The last few weeks have been really trying for me, both with work stress, life stress and physically I’ve been not feeling well. And mentally maybe worse. I’ve been living on fast food and Reese’s Peanut Butter Cups and falling into old patterns of eating for comfort and not caring what it does to me. Why am I doing this, why am I giving in to it? I am simply trying to avoid the Big Bad Wolf that is knocking on my door in the form of a bottle of wine, Bud Light or tequila that I want so badly to consume when I am home alone, lonely, sometimes sad, sometimes confused and some times angry.
I know eating is the less harmful one of the two to chose but I hate myself for it. I crave it so much, the guzzle of a beer and feeling that instant release of tension and then soon another and another until I get that sleepy numb feeling that gently lets me cry and go to sleep. I also miss just plain old partying, having fun and getting drunk, but I’m scared that will lead to even more bad choices. I have had wine a glass or 2 but then I found myself just wanting that pass out forget the world feeling and sometimes thinking like Rip Van Winkle in the fairy tale it would be nice to sleep for years. So for now I try to avoid it, and my sleep comes in the form of nausea from a poor diet and constant stomach pain. I’d rather have the headache of a hangover. I used to cope pretty good when I drank a lot and was also productive, at least I thought I was.
So what do I do, I eat, I clean my home, I knit, I sew, I play with my dog and cat. Wondering where my life went so wrong, I’m so happy to be free of my ex and so many other things, but I still have those panicked moments of I will grow old alone, I’ll never know what it’s like to have a content happy life.

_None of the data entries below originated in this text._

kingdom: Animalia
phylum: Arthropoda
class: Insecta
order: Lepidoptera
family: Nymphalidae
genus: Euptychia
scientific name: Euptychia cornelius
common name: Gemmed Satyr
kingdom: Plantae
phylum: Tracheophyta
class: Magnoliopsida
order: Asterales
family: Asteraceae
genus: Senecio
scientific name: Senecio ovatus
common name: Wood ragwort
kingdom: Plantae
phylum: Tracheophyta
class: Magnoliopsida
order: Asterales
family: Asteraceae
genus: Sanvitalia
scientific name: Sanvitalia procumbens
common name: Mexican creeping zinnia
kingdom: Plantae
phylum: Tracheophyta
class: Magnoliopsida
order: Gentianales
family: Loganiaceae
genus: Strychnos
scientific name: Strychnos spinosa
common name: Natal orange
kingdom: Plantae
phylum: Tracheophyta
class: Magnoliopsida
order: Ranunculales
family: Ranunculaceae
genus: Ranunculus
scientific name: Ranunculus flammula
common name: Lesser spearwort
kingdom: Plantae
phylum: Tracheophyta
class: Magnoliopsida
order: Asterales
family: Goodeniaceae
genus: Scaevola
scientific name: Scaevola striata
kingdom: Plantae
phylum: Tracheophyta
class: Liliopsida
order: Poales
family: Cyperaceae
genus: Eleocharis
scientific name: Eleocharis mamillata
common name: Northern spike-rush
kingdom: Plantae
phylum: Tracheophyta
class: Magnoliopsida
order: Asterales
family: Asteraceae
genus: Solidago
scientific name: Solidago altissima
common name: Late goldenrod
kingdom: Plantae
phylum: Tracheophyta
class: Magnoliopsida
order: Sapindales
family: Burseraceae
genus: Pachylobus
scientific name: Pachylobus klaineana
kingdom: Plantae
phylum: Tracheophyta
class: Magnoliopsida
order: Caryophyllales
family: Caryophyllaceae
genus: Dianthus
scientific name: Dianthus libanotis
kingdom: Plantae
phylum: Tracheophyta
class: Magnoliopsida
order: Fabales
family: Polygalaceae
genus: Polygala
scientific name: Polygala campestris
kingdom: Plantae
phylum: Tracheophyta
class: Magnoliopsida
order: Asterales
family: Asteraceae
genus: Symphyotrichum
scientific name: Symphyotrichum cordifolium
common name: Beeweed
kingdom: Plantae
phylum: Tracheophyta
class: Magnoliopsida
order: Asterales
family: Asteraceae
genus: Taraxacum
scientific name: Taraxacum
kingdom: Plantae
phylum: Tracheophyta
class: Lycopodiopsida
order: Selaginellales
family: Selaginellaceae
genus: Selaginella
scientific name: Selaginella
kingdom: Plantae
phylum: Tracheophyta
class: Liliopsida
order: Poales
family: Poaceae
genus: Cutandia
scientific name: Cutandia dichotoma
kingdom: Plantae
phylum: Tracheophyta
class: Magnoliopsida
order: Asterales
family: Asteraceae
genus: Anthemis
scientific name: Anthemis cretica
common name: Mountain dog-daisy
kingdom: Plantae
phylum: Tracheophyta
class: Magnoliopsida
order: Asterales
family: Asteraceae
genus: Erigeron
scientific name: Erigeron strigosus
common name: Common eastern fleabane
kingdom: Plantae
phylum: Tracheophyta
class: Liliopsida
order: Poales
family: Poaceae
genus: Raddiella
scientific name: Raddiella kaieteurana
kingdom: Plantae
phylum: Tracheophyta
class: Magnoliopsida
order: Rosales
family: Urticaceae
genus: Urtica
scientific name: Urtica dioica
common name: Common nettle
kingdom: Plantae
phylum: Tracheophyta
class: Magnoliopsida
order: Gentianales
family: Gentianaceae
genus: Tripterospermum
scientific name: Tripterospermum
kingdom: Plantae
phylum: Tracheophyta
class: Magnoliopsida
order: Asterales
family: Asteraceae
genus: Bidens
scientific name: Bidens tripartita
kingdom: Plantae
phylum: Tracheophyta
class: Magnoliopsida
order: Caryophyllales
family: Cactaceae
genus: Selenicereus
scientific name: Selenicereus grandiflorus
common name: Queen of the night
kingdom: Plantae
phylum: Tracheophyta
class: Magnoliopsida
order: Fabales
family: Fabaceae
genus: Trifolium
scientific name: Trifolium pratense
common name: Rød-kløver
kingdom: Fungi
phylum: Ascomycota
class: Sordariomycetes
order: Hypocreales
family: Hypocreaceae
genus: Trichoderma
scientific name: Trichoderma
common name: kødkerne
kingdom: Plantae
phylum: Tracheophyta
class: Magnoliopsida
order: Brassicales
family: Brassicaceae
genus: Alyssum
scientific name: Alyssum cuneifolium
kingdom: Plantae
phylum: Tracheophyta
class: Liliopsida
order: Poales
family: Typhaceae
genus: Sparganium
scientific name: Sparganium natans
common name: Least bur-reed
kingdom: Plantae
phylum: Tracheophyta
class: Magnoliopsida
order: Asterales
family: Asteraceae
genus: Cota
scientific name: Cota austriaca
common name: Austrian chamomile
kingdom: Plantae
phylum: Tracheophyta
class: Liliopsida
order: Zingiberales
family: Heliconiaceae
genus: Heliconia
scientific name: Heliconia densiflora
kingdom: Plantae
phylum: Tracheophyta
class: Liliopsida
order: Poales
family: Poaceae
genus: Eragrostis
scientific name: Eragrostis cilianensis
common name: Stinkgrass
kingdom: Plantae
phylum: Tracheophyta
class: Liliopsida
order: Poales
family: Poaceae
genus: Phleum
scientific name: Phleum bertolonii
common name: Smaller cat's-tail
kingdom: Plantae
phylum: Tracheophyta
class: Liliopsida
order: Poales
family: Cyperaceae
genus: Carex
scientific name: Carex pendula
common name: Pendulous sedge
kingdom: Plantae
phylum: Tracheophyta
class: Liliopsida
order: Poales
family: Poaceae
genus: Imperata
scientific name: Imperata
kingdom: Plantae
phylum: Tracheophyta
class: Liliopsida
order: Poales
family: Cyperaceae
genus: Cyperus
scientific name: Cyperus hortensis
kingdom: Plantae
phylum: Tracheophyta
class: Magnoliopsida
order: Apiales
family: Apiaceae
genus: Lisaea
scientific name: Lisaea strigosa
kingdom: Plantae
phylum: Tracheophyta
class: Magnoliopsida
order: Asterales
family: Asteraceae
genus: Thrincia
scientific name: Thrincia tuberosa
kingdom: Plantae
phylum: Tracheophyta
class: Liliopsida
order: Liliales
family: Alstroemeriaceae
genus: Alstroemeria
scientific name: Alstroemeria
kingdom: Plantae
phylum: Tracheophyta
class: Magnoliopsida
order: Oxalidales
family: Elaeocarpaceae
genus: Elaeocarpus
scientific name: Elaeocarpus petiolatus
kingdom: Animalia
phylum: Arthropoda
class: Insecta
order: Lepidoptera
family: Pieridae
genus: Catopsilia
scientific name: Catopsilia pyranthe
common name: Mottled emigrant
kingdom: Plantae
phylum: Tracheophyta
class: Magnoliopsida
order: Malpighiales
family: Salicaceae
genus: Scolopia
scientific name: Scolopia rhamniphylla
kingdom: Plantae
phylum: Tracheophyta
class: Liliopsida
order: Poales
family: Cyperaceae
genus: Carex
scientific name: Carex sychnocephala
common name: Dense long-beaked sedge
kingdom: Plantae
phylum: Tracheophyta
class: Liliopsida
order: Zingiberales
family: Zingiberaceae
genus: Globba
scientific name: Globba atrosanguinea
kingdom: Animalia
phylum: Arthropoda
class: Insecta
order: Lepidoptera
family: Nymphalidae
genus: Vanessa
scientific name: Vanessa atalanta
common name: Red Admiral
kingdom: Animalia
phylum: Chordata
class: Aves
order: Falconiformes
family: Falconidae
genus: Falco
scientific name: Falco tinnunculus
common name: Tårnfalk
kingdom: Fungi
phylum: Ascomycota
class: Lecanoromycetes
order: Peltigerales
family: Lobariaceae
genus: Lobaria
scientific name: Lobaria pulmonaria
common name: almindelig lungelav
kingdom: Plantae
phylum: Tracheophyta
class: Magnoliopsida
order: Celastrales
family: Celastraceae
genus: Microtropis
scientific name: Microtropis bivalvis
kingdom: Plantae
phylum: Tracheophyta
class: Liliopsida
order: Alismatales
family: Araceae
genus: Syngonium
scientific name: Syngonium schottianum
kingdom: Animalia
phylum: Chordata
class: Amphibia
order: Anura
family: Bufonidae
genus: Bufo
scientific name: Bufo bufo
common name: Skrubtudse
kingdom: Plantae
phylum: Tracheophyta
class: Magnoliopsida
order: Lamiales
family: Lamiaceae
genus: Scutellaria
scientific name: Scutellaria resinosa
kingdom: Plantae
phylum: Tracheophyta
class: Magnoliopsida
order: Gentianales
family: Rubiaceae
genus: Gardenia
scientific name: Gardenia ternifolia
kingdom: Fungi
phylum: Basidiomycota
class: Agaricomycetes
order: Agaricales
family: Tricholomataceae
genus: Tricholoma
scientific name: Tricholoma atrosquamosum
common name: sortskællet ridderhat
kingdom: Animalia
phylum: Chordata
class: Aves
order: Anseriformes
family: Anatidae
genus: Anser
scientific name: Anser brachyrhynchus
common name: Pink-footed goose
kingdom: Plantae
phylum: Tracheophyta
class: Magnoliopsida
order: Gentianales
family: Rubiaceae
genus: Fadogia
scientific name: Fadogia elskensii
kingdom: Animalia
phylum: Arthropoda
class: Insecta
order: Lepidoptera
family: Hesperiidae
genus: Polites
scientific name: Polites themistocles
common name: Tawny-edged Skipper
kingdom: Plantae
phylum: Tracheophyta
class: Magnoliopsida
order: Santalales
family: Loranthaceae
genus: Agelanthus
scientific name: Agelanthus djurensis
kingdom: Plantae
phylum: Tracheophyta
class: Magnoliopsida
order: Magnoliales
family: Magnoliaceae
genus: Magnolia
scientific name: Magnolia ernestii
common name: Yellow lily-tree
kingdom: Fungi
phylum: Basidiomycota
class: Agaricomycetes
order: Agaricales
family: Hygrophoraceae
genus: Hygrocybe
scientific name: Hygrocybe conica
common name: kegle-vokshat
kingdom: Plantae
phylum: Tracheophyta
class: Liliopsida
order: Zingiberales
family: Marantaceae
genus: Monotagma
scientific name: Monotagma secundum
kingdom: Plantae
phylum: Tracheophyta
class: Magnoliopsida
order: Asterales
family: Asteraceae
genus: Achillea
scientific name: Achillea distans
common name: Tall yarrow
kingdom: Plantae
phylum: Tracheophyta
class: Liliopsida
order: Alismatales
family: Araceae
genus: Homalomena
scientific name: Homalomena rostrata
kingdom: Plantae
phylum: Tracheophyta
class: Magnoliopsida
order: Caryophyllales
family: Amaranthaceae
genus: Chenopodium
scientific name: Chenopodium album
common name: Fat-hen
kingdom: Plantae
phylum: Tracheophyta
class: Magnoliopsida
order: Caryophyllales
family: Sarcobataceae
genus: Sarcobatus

So yes for now counselling, therapy, read this book, write in your journal all help in certain ways but today my biggest temptation is wanting to write in my journal …. Today I drank alone all day until I passed out, and it was just what I needed!!! But the new me is winning and has talked me out if it with thinking it’s not worth it, don’t be that person again etc. Sometimes I think new me should just lighten up and have a beer, but she is winning today so for now I will feed her some chocolate as a reward for not letting that Wolf knocking on my door in. Knowing all along that wine or tequila is just a trip to the liquor store away.
So today I am missing my comfortably numb feeling that used to help me get through life and eating chocolate instead. So yes I’m trading one for another because giving up both would be too much for me to handle.